Blog Archives

How to manage attachment usage in Confluence wiki with some Python scripts

Do you need to find out whether the attachments on a Confluence wiki page are used anywhere in the space? Having discovered they’re not, do you want to delete them from the page? I’m hoping this post will help.

The Confluence user interface doesn’t offer the option to delete attachments in bulk. Nor does it offer any way of cross-referencing attachment usage. You can’t get a list of attachments and find out where they’re used. So, I’ve written four Python scripts that you can run consecutively to do the following:

  • Get a list of all attachments on a given page.
  • Get the content of all pages in a given space.
  • Produce two reports, one listing the attachments that are not referenced anywhere in the space, and the second showing the attachments that are referenced and the pages that use them.
  • Accept a list of attachment names and delete them from a given page.

Our use case

In the Confluence documentation we have a page called Space Attachments Directory. It’s been there for yonks. It has an enormous number of screenshots attached to it (396, to be precise). The page was created in 2005, with the aim of storing screenshots that can be re-used on various pages. A good aim in principle, but in practice unmanageable when applied across a large space maintained by many authors. Various technical writers over the years have either used or not used this page and its attachments.

As a result, we didn’t know how many of the attachments are actually used anywhere in the space. I suspected that only a few of the attachments were still in use.

Python to the rescue.

The scripts

The four Python scripts are available on Bitbucket. Please feel free to download and use them. If you have any suggestions for improvement, I’d love to hear them.

A friendly warning: These scripts are provided “as is” and without any guarantees. I developed them to solve a specific problem. I’m sharing them because I hope they will be useful to others too. If you have any improvements to share, please let me know.

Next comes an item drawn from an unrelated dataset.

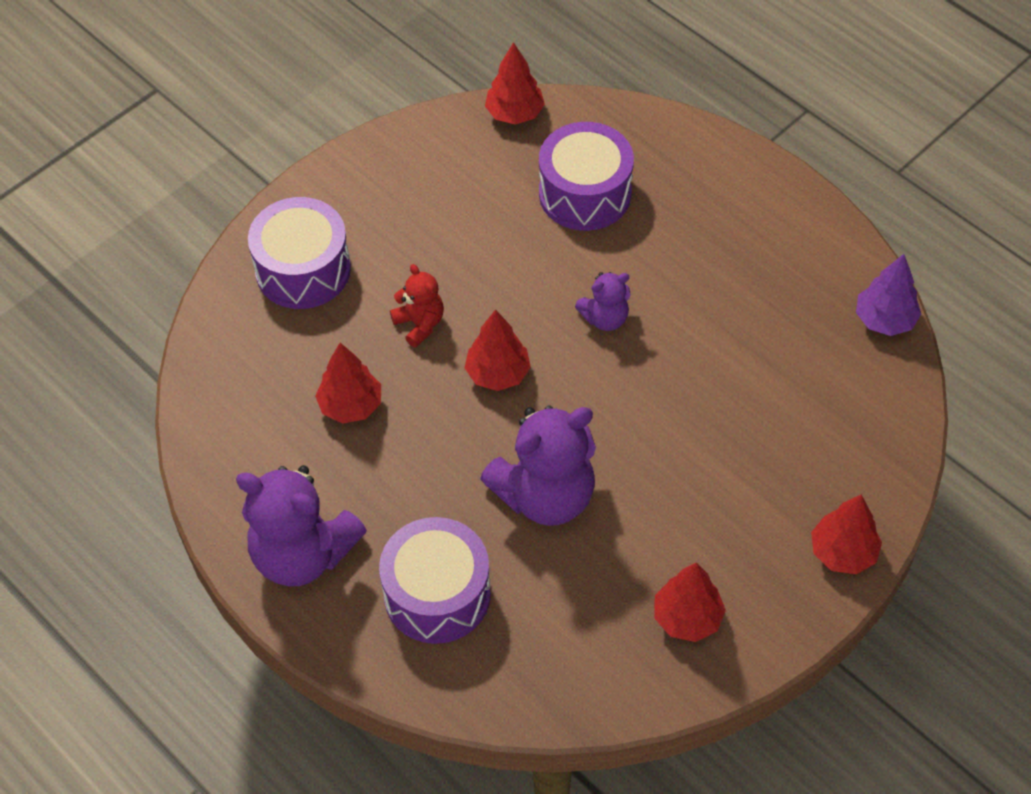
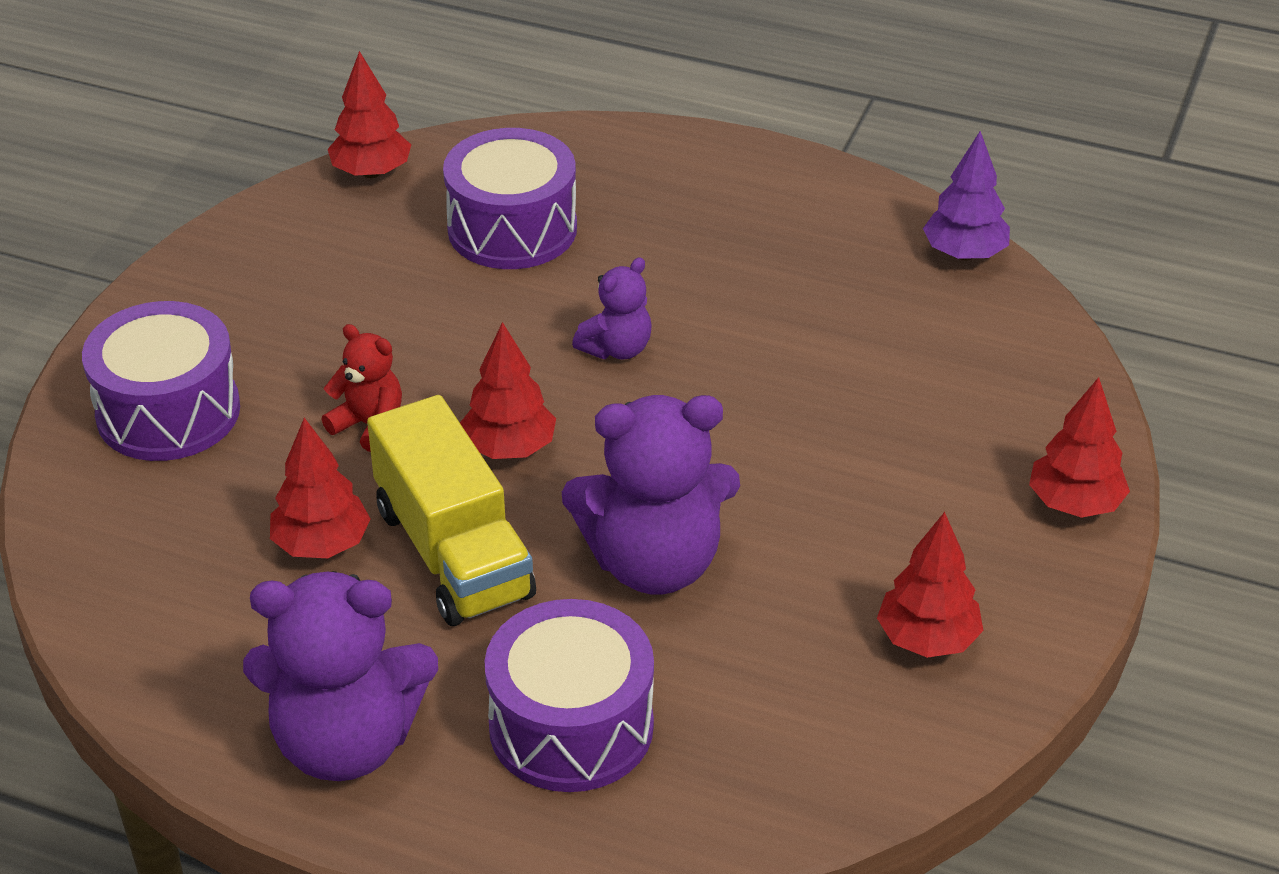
camera: 25 degrees left, 15 degrees down
(426, 441) = (453, 552): none -> yellow truck
(545, 495) = (654, 563): purple teddy bear -> purple teddy bear turned 45 degrees clockwise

1. getConfluencePageAttachments.py: Gets all attachments on a given Confluence page. It puts the list of attachments into a text file, and prints a report of the number of attachments and total file size.

2. getConfluencePageContent.py: Gets the content of all pages in a given Confluence space. It puts the content of each page into a separate text file, in a given directory. The content is in the form of the Confluence “storage format”, which is a type of XML consisting of HTML with Confluence-specific elements. A note for the curious: The “wherePageContent.py” script is a dummy, which simply tells you where to find getConfluencePageContent.py, which I wrote for a different purpose and which works well here too. (We need content re-use on Bitbucket!)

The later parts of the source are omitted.